Thoughts 24 Jun 2006 12:16 pm
Guns in the courthouse and Darren Mack
According to the AP, Up in Reno, only police officers can bring firearms into court under an order signed by Washoe District Chief Judge Jerry Polaha.
Thursday’s order clamping down on guns in the courthouse was approved after Family Court Judge Chuck Weller was shot in the chest while standing in his third-floor office June 12.
Too many guns in the courtroom is one of the biggest concerns at the courthouse, said Ron Longtin, district court administrator.
The judge was shot from outside, at a range of about 300 meters, through his office window.
While I think limiting guns in the courthouse is a good idea, just how, could not having guns in the courthouse have prevented this?
Even more interesting, is the fuss and bother about a judge getting shot, and how little attention is paid to Weller’s administrative assistant, Annie Allison, who was hit by bullet fragments in her arm and hip, and if you’ve listened to the news, the fact that he stabbed his wife to death seems to be of secondary importance.
I know people who have known the alleged shooter, Darren Mack for years and everyone says that apart from his being a swinger, he seems like a nice, normal guy and all they tell me about his wife, was that she was a vegetarian and measured his food in grams.
I guess the divorce was just too messy and rumor has it, that the judge was going to take away Mack’s parental rights, and give his soon to be ex $10k per month plus child support.

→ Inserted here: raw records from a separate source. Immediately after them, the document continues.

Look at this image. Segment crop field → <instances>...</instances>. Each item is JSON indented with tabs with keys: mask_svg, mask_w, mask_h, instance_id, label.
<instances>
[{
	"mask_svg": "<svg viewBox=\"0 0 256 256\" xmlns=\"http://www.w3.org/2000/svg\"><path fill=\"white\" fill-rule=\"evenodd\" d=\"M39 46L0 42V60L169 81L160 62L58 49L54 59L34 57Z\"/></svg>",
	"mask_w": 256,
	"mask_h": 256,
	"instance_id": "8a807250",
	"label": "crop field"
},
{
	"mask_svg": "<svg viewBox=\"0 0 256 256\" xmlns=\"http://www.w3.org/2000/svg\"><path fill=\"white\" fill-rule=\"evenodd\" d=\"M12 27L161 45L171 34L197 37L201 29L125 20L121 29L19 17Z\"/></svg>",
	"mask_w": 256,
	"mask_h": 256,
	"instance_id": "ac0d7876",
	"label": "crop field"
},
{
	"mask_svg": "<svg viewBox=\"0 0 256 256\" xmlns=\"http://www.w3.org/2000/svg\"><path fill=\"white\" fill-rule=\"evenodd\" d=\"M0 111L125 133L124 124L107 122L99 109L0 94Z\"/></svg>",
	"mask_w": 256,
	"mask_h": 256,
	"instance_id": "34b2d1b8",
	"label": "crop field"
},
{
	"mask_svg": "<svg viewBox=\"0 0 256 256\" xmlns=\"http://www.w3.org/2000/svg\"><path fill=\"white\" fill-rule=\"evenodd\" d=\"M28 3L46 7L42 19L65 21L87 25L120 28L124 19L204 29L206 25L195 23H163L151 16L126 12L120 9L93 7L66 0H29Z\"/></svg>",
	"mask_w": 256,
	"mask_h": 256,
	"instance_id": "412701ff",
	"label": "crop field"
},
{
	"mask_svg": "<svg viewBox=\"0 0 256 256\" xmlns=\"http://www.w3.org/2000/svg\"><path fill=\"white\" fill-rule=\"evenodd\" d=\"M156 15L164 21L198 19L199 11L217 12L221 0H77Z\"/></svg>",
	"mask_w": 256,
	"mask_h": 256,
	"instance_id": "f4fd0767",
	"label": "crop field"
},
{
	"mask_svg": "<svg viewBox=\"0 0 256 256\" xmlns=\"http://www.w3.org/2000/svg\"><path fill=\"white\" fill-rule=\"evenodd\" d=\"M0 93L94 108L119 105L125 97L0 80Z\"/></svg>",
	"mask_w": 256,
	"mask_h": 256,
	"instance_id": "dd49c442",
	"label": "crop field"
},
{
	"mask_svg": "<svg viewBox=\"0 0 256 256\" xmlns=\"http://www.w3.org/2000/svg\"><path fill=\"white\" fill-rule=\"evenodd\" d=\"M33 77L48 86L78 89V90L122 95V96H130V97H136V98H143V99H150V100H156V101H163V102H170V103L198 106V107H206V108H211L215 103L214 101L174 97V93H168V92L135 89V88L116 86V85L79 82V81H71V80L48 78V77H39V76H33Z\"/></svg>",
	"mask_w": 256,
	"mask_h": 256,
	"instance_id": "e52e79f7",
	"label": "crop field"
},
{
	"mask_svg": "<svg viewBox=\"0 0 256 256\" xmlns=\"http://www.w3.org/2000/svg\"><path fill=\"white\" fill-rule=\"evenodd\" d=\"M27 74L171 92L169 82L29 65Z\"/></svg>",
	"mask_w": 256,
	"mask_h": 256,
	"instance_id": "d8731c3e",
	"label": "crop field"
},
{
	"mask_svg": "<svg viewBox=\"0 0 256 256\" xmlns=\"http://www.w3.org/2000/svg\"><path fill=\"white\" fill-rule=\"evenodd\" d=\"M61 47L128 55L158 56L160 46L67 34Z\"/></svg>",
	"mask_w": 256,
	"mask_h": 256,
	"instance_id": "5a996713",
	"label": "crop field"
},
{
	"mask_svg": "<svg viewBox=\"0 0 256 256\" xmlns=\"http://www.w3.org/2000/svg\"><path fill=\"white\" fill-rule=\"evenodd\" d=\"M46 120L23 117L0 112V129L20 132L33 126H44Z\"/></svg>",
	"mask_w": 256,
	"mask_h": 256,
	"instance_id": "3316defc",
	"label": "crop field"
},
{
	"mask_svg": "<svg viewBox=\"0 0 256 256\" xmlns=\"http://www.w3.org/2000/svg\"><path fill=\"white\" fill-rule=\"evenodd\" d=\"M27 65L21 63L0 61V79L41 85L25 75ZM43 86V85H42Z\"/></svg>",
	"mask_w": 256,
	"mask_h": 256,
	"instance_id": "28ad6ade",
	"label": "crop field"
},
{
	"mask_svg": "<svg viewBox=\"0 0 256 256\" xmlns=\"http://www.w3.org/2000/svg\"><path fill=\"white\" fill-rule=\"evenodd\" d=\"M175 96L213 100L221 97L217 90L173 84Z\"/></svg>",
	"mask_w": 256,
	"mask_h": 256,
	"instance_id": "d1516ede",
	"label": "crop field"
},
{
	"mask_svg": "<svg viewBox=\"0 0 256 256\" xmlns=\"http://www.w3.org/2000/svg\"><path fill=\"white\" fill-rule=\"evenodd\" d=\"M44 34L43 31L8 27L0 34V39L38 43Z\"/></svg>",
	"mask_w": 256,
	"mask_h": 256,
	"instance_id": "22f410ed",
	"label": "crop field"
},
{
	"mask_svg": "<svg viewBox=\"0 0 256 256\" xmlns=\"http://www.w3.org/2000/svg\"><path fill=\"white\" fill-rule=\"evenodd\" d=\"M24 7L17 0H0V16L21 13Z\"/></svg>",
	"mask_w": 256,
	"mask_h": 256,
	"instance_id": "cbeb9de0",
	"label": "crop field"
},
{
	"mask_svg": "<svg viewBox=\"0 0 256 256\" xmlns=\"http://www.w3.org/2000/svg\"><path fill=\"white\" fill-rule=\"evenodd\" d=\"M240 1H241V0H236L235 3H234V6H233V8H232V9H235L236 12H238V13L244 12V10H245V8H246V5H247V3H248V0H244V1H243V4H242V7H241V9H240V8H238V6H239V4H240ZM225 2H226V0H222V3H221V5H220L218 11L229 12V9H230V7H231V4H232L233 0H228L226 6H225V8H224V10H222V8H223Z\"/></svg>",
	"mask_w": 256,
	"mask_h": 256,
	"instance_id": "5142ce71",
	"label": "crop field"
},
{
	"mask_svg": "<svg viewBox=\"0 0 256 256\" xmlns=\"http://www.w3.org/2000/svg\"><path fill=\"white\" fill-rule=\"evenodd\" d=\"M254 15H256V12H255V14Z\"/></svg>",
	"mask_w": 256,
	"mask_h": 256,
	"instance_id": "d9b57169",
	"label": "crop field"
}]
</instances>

Several sites say that Judge Chuck Weller took the word of the woman as gospel and ignored anything presented by the father, these writings were of course done by angry fathers, but even if they are the absolute truth, it should remain illegal to murder anyone, even a judge.
However, until we have some sort of enforcable ethics rules, I can fully understand Daren Mack’s frustration with a system where judges can do whatever they please, with no oversight.
This case also generated a number of interesting comments.
“This is an interesting case because of the apparent disorganized, highly charged emotion, yet there is what appears to be a strong sense of organization and planning, too,†former FBI profiler Clint Van Zant said.
Van Zandt was one of the profilers that worked on the unibomber case.
It doesn’t look all that complicated to me, I figure the wife was a crime of passion and the judge was planned, but then again, I’m not a highly paid consultant, so what would I know.
As to the bomb making materials that they found, I love the official discription:
The materials, when mixed together and attached to a blasting cap or shot at, will explode, said Washoe County sheriff’s Sgt. Lou Gazes, head of the Consolidated Bomb Squad for Washoe County, Reno and Sparks and who was at Mack’s apartment.
“There were materials that could have made a bomb,” Gazes said Monday.
B.F.D. I can do that from almost any house, between the kitchen, the bathroom and the laundry room, anyone can make an explosive device.
Unless they can show a detonator or some other evidence of actual intent, they’re doing what they always do, they’re playing to the press and trying to make it seem like more than it is.
In the mean time, Mack got tired of running up and down the west coast of Mexico, from resort town to resort town and contacted the Reno authorities, resulting in his turning himself in.
The US ambassador to Mexico said this case proves that you can’t hide in Mexico, excuse me, he contacted the authorities and arranged to surrender, they didn’t catch him.